The recent Siemens WinCC SCADA targeted malware packages an zero day application vulnerability with a zero day OS vulnerability. The OS vulnerability in Windows creates a worm capability to get to the target and once on the target the application vulnerability allows compromise of the application's data. The vulnerabilities are used in stages: Stage 1: Use a Windows OS vulnerability for wormable spread. This is the zero day .LNK file attack. Stage 2: If the malware lands on a computer running Siemens WinCC software it uses an application vulnerability to access the database containing sensitive information and exfiltrates the data Stage 1 is an OS vulnerability. This effects everyone running Windows. Stage 2 is an application vulnerability. This effects only those running Siemens WinCC which the attack is targeted for. Siemens software has a critical severity vulnerability that is also easy to exploit: a hard coded password. Once hard coded passwords are discovered it is trivial for the attacker to access systems using that password, in this case a database. Hard Coded password (also known as CWE-798: Use of Hard-coded Credentials) is #11 on the CWE/SANS Top 25 Most Dangerous Software Errors, an industry standard list that CA Veracode contributed to. It is a very common problem and is found in a lot of software that has not undergone proper security testing before shipping to customers. CA Veracode commonly finds this vulnerability in the software we test for our customers. This is what the CWE/SANS Top 25 Most Serious Software Errors has to say about hard coded passwords:
“Hard-coding a secret password or cryptograpic key into your program is bad manners, even though it makes it extremely convenient - for skilled reverse engineers. While it might shrink your testing and support budgets, it can reduce the security of your customers to dust. If the password is the same across all your software, then every customer becomes vulnerable if (rather, when) your password becomes known. Because it's hard-coded, it's usually a huge pain for sysadmins to fix. And you know how much they love inconvenience at 2 AM when their network's being hacked - about as much as you'll love responding to hordes of angry customers and reams of bad press if your little secret should get out. Most of the CWE Top 25 can be explained away as an honest mistake; for this issue, though, customers won't see it that way. Another way that hard-coded credentials arise is through unencrypted or obfuscated storage in a configuration file, registry key, or other location that is only intended to be accessible to an administrator. While this is much more polite than burying it in a binary program where it can't be modified, it becomes a Bad Idea to expose this file to outsiders through lax permissions or other means.”

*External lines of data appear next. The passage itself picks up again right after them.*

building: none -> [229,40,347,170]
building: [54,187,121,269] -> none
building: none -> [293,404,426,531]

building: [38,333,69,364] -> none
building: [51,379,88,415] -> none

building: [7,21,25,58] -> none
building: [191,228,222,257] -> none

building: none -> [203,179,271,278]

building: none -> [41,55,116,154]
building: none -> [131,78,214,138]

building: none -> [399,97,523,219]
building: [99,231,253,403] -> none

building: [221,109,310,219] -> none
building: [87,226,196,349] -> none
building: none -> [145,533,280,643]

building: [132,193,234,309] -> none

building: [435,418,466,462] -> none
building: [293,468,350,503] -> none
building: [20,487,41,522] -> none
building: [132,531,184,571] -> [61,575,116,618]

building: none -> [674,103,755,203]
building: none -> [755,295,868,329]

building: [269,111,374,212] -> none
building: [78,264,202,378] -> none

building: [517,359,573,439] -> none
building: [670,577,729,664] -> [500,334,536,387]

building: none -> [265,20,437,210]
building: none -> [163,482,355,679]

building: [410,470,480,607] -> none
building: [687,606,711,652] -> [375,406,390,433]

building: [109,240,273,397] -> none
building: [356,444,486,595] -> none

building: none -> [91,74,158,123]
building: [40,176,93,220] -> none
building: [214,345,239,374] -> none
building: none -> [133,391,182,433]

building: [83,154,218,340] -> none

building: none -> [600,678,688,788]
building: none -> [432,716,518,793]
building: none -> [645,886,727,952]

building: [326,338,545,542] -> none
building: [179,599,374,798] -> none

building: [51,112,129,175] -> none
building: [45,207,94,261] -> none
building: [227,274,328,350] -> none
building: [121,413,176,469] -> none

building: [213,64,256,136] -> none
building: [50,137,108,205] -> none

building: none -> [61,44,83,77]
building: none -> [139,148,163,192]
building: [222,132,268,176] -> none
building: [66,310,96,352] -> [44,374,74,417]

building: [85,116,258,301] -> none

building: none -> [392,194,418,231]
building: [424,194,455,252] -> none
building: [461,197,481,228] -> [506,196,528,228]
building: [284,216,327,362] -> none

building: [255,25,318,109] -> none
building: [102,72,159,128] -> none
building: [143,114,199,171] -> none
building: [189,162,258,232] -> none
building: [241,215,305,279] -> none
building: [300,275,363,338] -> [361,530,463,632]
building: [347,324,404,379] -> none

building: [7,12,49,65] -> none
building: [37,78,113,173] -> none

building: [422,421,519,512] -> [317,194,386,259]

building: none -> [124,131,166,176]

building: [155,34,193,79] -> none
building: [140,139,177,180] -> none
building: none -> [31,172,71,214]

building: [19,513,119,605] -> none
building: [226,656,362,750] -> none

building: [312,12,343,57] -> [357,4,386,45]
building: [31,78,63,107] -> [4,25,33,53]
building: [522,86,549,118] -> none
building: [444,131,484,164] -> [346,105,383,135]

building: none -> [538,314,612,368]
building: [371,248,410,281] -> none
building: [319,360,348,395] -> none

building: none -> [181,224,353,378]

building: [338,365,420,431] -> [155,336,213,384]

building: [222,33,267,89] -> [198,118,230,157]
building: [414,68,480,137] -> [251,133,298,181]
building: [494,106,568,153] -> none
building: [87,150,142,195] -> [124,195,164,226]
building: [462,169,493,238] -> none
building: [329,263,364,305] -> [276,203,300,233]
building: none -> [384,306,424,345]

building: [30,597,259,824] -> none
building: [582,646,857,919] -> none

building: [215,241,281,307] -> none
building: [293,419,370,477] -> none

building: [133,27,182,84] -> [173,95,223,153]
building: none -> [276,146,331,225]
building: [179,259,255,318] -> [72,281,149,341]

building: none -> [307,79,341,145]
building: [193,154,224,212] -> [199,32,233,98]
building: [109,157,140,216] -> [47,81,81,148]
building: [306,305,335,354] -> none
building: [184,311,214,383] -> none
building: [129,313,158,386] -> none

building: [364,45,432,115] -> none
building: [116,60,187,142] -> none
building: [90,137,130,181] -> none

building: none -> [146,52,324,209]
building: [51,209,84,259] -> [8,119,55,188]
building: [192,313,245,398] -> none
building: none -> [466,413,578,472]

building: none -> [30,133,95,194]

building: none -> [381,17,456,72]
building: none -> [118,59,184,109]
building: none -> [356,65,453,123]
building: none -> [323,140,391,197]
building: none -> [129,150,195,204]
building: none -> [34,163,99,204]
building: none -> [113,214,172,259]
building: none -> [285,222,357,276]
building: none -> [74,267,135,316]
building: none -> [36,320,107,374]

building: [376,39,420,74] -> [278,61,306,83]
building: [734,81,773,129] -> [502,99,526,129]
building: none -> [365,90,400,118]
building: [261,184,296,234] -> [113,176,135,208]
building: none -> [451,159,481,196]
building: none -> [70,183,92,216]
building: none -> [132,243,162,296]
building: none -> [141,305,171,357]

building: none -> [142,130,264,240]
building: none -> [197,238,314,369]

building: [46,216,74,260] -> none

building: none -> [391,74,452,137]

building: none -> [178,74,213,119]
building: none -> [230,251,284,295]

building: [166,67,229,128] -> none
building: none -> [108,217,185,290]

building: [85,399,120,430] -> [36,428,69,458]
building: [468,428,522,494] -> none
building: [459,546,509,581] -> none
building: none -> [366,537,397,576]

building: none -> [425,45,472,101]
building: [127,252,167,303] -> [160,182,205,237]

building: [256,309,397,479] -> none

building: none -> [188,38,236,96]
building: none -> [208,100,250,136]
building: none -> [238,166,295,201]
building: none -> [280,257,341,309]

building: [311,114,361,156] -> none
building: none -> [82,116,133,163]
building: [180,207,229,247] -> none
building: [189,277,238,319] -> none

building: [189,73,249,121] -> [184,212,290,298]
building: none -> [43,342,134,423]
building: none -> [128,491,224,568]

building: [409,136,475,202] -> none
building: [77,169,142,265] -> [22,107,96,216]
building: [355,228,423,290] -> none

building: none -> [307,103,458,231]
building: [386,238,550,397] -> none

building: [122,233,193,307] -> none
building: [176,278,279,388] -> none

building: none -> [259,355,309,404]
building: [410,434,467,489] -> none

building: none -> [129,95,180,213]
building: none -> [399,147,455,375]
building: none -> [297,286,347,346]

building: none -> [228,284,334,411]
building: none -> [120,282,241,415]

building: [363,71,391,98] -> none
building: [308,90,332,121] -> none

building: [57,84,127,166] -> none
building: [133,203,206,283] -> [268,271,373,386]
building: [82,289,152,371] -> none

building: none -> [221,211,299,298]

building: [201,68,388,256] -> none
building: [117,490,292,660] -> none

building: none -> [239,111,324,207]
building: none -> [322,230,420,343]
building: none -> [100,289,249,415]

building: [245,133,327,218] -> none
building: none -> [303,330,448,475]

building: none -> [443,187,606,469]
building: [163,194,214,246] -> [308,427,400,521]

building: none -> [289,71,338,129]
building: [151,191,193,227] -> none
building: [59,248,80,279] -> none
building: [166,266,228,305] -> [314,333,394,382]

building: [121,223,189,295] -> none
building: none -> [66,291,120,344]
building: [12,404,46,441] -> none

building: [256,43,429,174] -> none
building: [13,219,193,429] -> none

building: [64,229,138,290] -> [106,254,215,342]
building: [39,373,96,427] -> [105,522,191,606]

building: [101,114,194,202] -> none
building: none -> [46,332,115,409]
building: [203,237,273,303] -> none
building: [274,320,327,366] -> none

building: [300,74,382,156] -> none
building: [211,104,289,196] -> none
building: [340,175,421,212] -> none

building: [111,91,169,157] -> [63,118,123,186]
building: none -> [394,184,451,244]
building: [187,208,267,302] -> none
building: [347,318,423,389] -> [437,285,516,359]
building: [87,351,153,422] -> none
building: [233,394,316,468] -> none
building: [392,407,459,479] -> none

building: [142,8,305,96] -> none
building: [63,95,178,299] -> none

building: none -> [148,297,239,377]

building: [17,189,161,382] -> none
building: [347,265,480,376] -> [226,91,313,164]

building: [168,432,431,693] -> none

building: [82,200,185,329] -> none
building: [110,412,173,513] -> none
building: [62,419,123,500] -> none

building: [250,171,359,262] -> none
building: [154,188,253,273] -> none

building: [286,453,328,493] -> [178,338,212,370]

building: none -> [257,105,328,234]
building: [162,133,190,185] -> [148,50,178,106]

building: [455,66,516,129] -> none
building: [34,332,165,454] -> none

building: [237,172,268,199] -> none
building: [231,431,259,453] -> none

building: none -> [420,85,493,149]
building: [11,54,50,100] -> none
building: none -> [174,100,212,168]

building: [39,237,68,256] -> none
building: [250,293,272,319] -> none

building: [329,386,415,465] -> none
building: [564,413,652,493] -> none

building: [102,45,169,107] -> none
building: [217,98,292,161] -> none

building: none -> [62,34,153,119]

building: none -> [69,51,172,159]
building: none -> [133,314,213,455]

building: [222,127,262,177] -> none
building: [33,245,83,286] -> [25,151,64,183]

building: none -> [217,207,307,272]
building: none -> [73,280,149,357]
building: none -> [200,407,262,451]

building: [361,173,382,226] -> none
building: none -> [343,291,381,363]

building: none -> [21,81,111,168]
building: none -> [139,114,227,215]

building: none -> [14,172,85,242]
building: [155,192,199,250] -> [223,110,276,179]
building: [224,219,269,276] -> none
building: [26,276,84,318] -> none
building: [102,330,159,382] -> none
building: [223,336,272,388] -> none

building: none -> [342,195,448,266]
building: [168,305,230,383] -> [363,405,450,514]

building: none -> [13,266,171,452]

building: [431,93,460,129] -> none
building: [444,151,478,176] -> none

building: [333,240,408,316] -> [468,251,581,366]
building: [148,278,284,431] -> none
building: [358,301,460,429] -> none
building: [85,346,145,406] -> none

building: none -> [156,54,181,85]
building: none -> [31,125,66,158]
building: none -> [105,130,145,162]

Siemens has put their customers at risk with this egregious vulnerability in their software. Worse, in my book however, is all the customers who purchased the software not knowing of its risk. Software customers that are operating SCADA systems on critical infrastructure or their factories with the WinCC Software had a duty to their customers and shareholders to not purchase this software without proper security testing. We should ask the question, "Why didn't Siemens fix the hard coded password vulnerability when it was first publicly disclosed?" They waited 2+ years and started to fix it only after a worm exploited it. We should also ask the question, "Is it negligence when you don't fix a critical known vulnerability and wait for your customers to get exploited?" The way to solve the problem of vulnerable software in critical infrastructure is to have independent security tests for at least the vulnerabilities listed in the CWE/SANS Top 25 Most Dangerous Software Errors before the software is deployed. Otherwise, customers are just hoping that someone discovers that someone else’s systems are compromised, and alerts the media, and there is a patch deployed, before their systems are compromised. With the sophistication shown through this multi-stage USB attack, it is clear that hope is not a viable option.